**WHAT TO WORK ON:** Pull out every line with the word "privé" from the entries below.

DATA EXCERPTS START

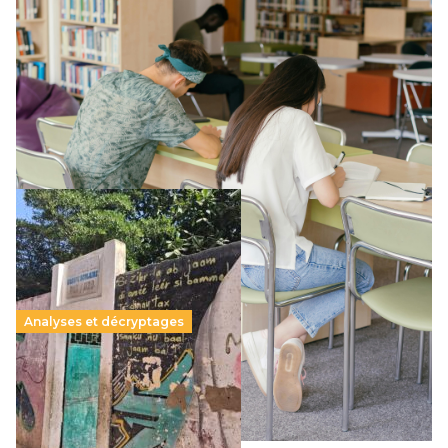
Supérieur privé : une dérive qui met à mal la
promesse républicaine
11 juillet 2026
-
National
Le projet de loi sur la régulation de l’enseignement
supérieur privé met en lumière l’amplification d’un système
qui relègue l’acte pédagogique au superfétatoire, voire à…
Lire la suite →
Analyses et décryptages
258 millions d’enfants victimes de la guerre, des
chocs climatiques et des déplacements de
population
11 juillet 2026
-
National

DATA EXCERPTS END
DATA EXCERPTS START

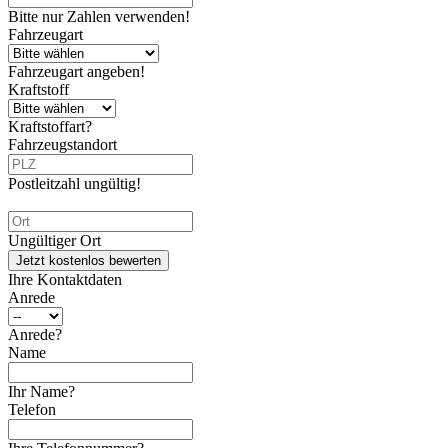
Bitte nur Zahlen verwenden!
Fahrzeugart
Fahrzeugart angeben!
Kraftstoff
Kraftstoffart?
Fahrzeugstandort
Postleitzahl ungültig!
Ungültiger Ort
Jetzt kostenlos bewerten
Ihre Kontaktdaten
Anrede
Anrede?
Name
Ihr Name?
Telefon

DATA EXCERPTS END

**ANSWER TO THIS TASK:**
Supérieur privé : une dérive qui met à mal la
supérieur privé met en lumière l’amplification d’un système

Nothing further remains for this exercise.